Todo cumprimento de velho já é
uma forma de despedida. “Bom dia”, e a pessoa entende: “quem sabe seja esse o meu
último dia”. O que me conforta é que serei considerado uma ótima pessoa, mas depois
de morta. Todos dirão: “era uma excelente pessoa”, “um bom amigo”, “deixará
grandes saudades”. Por enquanto, ainda vivo, devo ser uma péssima pessoa, um
mau amigo, e tanto esquecido aqui no meu canto. Não estou me queixando, apenas
constato uma realidade, pois faço exatamente a mesma coisa com os outros.
Não chego a ser um misantropo,
mas sou um casmurro rabugento. Não sou de babar netos e netinhos. Prefiro
dar-lhes liberdade de escolher de quem gostam, naturalmente, sem provocações.
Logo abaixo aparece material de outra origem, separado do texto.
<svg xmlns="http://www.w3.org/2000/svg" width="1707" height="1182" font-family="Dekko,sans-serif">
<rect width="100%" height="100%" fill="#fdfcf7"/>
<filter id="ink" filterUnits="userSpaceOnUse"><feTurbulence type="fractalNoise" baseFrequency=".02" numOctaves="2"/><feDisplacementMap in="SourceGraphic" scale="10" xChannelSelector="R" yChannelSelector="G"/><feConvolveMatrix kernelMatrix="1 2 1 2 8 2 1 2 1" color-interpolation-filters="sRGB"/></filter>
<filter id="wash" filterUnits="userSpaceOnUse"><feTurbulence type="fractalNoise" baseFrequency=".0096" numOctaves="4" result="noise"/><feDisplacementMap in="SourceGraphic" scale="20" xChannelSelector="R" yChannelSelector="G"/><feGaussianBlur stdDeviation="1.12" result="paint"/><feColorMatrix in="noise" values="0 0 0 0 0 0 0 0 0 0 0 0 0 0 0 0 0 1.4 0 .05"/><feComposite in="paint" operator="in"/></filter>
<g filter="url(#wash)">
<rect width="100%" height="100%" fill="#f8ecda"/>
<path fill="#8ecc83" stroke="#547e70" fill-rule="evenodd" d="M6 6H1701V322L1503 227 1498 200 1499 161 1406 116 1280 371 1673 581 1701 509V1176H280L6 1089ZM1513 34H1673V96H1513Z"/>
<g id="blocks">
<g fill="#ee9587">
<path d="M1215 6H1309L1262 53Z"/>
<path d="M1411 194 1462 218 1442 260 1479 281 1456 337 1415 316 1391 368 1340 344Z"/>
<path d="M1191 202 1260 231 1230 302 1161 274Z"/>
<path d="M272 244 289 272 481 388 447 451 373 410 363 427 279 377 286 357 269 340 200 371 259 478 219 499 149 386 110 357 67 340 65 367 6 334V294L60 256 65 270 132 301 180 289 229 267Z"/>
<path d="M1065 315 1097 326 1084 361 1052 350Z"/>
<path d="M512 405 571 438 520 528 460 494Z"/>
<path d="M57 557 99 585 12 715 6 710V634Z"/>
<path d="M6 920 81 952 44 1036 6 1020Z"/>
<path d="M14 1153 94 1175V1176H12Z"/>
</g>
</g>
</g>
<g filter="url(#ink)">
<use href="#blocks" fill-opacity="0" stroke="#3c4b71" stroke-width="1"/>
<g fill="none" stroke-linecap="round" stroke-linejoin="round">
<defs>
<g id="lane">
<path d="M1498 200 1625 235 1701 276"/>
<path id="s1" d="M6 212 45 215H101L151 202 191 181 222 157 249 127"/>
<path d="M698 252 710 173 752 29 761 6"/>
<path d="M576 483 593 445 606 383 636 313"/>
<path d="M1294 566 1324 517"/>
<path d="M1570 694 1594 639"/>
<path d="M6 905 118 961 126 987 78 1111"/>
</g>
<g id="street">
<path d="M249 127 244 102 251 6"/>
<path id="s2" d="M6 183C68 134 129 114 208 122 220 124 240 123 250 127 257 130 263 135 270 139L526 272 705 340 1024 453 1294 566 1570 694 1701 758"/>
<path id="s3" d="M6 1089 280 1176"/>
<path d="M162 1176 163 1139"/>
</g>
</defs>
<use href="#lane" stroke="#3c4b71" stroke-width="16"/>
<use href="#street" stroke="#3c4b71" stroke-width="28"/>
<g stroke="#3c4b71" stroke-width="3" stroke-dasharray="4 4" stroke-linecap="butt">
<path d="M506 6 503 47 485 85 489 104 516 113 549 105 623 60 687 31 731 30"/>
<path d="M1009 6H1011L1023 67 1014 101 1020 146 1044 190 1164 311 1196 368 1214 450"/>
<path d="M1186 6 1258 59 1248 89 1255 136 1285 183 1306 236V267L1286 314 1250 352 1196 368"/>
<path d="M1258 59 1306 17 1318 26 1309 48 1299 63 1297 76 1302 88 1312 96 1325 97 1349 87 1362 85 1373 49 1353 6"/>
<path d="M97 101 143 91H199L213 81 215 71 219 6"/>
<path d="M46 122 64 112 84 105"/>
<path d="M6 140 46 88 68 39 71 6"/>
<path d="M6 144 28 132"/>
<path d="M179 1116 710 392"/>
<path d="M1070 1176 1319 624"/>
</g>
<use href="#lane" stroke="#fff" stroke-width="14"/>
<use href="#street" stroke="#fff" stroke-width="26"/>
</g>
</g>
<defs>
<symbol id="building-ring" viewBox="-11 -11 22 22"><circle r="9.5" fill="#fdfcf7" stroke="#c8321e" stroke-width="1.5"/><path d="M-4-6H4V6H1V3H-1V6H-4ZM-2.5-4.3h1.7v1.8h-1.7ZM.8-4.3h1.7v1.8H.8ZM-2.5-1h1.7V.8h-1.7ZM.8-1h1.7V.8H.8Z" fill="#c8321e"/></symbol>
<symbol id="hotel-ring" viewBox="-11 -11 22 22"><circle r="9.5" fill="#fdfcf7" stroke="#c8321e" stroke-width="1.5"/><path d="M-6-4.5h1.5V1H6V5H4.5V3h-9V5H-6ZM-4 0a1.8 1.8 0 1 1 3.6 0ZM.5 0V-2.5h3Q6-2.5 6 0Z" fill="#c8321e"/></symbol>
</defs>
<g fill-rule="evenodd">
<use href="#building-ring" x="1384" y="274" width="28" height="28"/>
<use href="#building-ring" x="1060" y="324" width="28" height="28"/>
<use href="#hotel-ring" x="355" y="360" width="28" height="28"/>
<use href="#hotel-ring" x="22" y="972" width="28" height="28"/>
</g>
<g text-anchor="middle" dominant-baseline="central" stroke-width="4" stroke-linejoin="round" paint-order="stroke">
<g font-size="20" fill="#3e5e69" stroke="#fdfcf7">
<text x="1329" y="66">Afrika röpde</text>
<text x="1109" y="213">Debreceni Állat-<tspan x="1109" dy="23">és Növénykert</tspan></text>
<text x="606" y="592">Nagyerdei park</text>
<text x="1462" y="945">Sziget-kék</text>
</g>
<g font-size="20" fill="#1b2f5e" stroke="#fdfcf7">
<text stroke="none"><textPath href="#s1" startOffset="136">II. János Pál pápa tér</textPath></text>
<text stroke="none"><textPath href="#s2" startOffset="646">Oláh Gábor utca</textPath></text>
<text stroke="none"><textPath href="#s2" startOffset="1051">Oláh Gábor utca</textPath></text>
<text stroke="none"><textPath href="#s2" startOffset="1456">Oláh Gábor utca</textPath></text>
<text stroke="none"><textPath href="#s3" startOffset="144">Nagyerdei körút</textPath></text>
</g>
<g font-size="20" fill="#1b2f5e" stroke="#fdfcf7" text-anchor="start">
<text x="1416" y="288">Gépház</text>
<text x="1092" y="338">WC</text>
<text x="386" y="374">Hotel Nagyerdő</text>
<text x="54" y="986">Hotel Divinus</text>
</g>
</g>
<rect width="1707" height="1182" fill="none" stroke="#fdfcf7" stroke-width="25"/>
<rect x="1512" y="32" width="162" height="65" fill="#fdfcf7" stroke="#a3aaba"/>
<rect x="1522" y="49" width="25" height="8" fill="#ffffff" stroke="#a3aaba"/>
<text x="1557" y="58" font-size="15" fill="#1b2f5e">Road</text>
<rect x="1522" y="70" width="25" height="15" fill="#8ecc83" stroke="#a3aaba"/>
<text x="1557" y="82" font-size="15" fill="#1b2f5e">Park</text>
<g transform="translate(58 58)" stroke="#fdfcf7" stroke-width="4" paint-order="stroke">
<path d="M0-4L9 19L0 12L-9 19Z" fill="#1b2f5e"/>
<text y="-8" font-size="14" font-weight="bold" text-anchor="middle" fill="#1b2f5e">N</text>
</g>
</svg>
Deixo-os à vontade. Se me procuram eu os recebo carinhosamente. Se não me
procuram, eu respeito suas escolhas e não fico roendo as unhas. Os filhos,
trato-os como adultos. Se eles pedem um conselho, e se eu souber aconselhar
sobre o assunto, eu dou a minha opinião. Se não pedem, eu me calo e ouço.
Tenho um casamento esplêndido! De
respeito mútuo e profunda amizade, o que costumam chamar amor. Na minha atual
idade, amor não é aquela paixão de gente nova. Amizade sedimentada, de
companheirismo, daquele tipo de entender os olhares. Só não gosto quando ela
mexe no meu computador...
Coisas de velho. Está tudo bem, menos essas papadas debaixo dos olhos. Não farei plástica, de jeito nenhum! Talvez umas massagens, um creme milagroso...
Coisas de velho. Está tudo bem, menos essas papadas debaixo dos olhos. Não farei plástica, de jeito nenhum! Talvez umas massagens, um creme milagroso...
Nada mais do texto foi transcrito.